先日、BSでの放送を終えた華流ドラマ。ロケ、CG、VFXを駆使したド迫力の合戦シーン、故事を踏まえた格調高い台詞や会話、相手の身分に応じた折り目正しい挙措と儀礼の使い分け、etc.etc.全45話という大河ドラマに匹敵する尺を、しかし、毎週4話で視聴するのが全く苦にならない充実した内容でした。『日本の大河ドラマもこれくらいのスケールでやれよ』と言いたくならなくもありませんが、中国の歴史ドラマはどれだけ派手にしてもやり過ぎることはないけど日本の歴史ドラマはちょっとショボいくらいが実は史実に適していることを考えると、単純に比較するのもよくないのかも知れません。ただ、永楽帝の生涯を描くのに洪武帝の崩御が全45話中、33話目というのは流石に遅きに失したと思いました。Wikipediaによると元々の構想は全80話の予定であったそうなので、そのペース配分なら33話目は妥当ですが……永楽帝の生涯のメインイベントともいうべき靖難の役も、前半の北元との合戦には及ばなかったなぁ。本作の靖難の役がそれなりに楽しめたのは、
若き日の永楽帝と鉄鉉が肝胆相照らす仲
という『何を食ったらこんな悪魔みたいな発想が出てくるのか(激賞)』的な設定が大きかったと思う。『あんなに一緒だったのに』というのは万国共通の曇らせシチュエーションなんだなぁ。そういや、降伏を偽った鉄鉉に誘き出された永楽帝(当時は燕王)が、頭上に鉄板を落とされて殺されかけた逸話、幸田露伴や田中芳樹の『運命』を読んでも『鉄板って何?』とピンとこなかったのですが、本作を見て『ああ、落とし格子のことね!』と漸く得心しました。

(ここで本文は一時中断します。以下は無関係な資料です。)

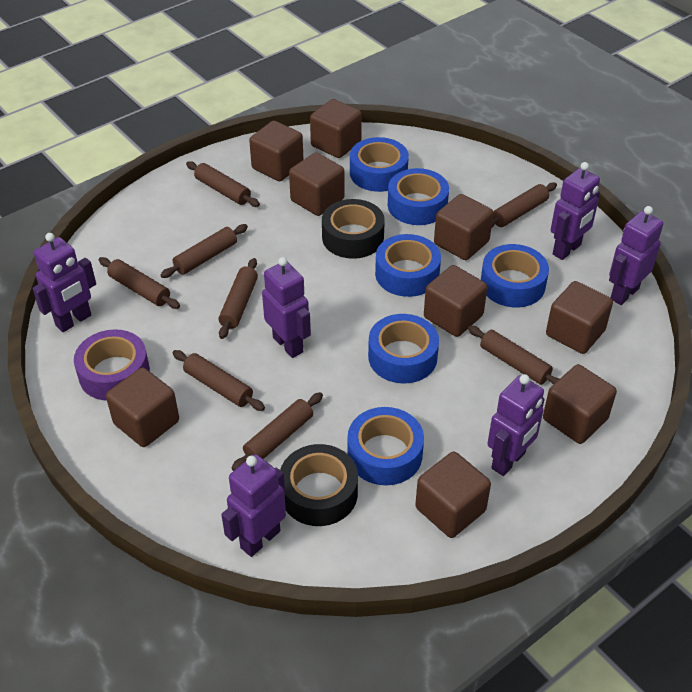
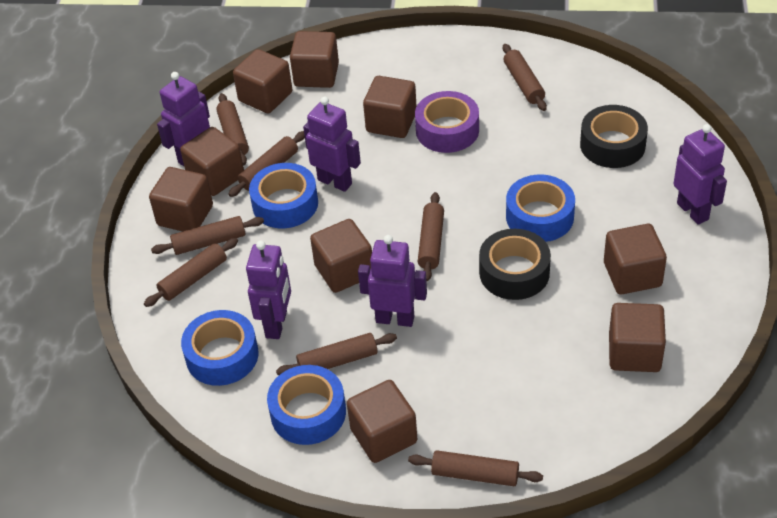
blue tape: [348,407,424,485] [350,137,409,192] [368,314,439,383] [375,234,441,297] [388,168,449,225] [481,244,549,307] = 6 -> [181,310,259,386] [249,163,318,228] [267,365,346,445] [506,175,575,242] = 4
purple robot: [32,233,96,332] [221,454,286,557] [262,257,311,358] [487,374,545,476] [551,162,600,260] [609,206,664,305] = 6 -> [157,72,210,166] [246,240,291,339] [303,97,361,192] [358,235,427,327] [674,124,727,225] = 5

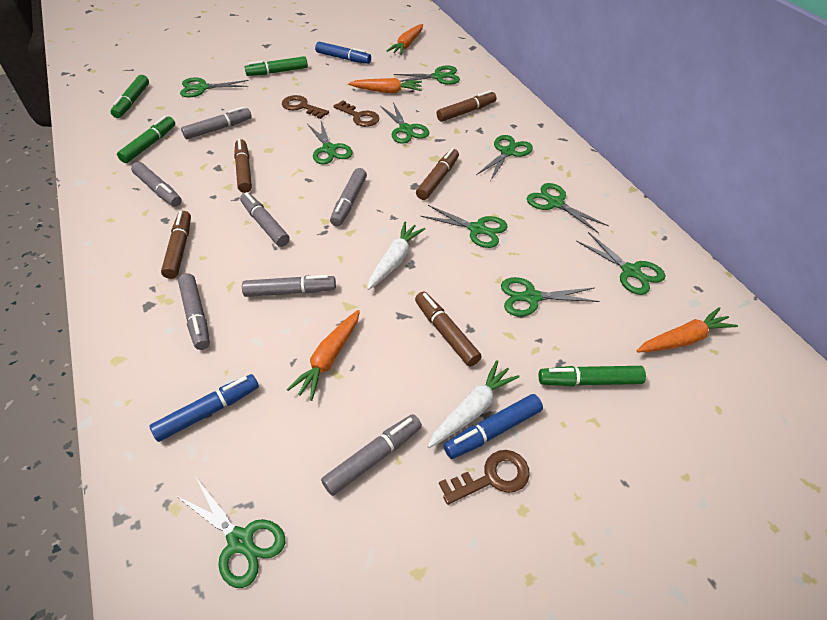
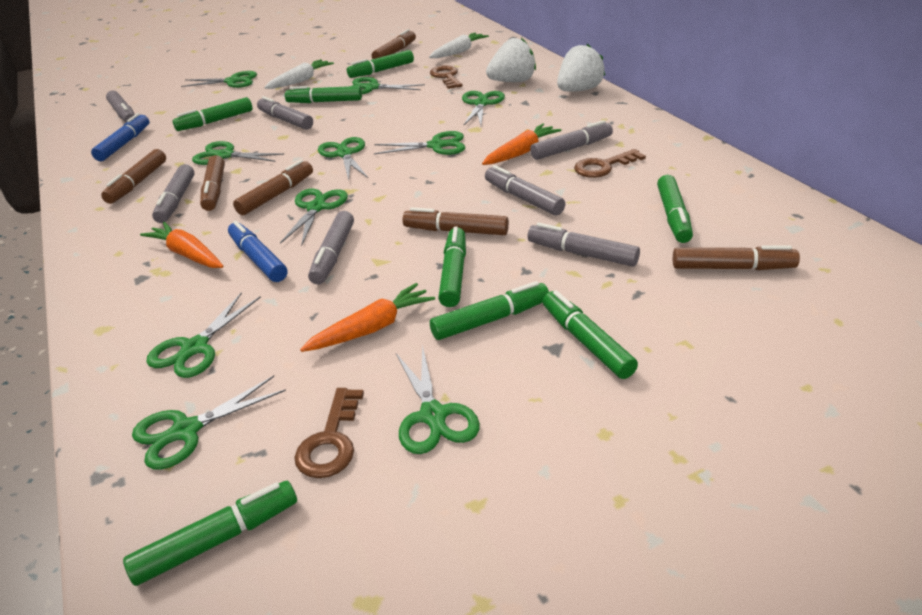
blue marker: [149,374,259,442] [315,42,371,64] [444,394,543,459] = 3 -> [91,113,149,161] [228,221,287,282] = 2
brown marker: [161,211,191,279] [234,139,252,193] [415,292,482,367] [416,148,459,200] [437,90,496,122] = 5 -> [101,149,166,204] [200,155,225,211] [233,160,313,215] [372,29,416,59] [403,207,509,235] [673,245,800,270] = 6
green marker: [111,75,149,118] [117,116,175,163] [244,56,308,76] [539,366,646,386] = 4 -> [123,481,297,586] [172,97,253,131] [285,86,362,103] [347,50,414,78] [430,281,549,340] [438,226,466,307] [543,290,638,379] [657,175,693,243] = 8
orange carrot: [287,310,360,401] [348,78,422,93] [387,24,423,55] [637,307,738,352] = 4 -> [140,222,224,268] [300,283,435,352] [482,123,562,165] = 3
white strawberry: none = 0 -> [486,38,536,82] [557,44,605,92] = 2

しかし、最も印象に残ったのは、日本では『運命』の影響で叔父に帝位を簒奪された悲劇の皇帝というポジションで語られがちな建文帝が、本作では積極的に永楽帝を追い詰めるドス黒系ヤングエンペラーとして描かれていたことでしょうか。勿論、永楽帝が主人公である以上、その敵対勢力がワリを食うのはドラマの宿命ではありますが、その辺は斉泰や黄子澄に泥を被せて、建文帝は心ならずも叔父を追い込まざるを得なかったという描き方も出来た筈。実際、田中芳樹版の『運命』ではそのような描かれ方をされており、元祖・幸田露伴版では建文帝以上に彼の師父とも呼ぶべき方孝孺の高潔さに誰が主人公だよってレベルで相当の頁を費やすことで、建文帝サイドの正統性と正当性をアピールしていたのですが、本作の建文帝はシンプルに小悪党で、方孝孺も斉泰や黄子澄と同レベルの雑魚キャラ扱いでした。そういや『大明皇妃』の建文帝も中盤では憑物が落ちたように浄化されていたけど、こちらも初回は小悪党ムーブを晒しとったなぁ。
ただ、これは『日本のイメージと違うからダメ!』という話ではありません。『大明皇妃』でも描かれたように建文帝は生存説が根強く支持されている人物であり、民衆の同情を集めているのは確かだと思いますが、本作では敢えて小悪党的な描かれ方をされたのは永楽帝が主人公のドラマゆえの必然性なのかとか、或いは現代中国の史学的に建文帝はそういう人物と認識されているのかも、とか色々と考える契機になったというだけのことです。本場の歴史像に他国の創作ベースでクレームを入れるほどヤボな話はありませんからね。ちなみに『運命』を書きあげたあとに靖難の役を生き延びた建文帝が晩年に宮廷へ迎えられた逸話は正史ではないことを知った幸田露伴は『正史でも建文帝は生死不明って書かれているじゃねーか! 歴史なんてモンは嘘を束ねて出来あがっているんだよ!』とスガスガシイまでの逆ギレで応じています。そういうとこやぞ。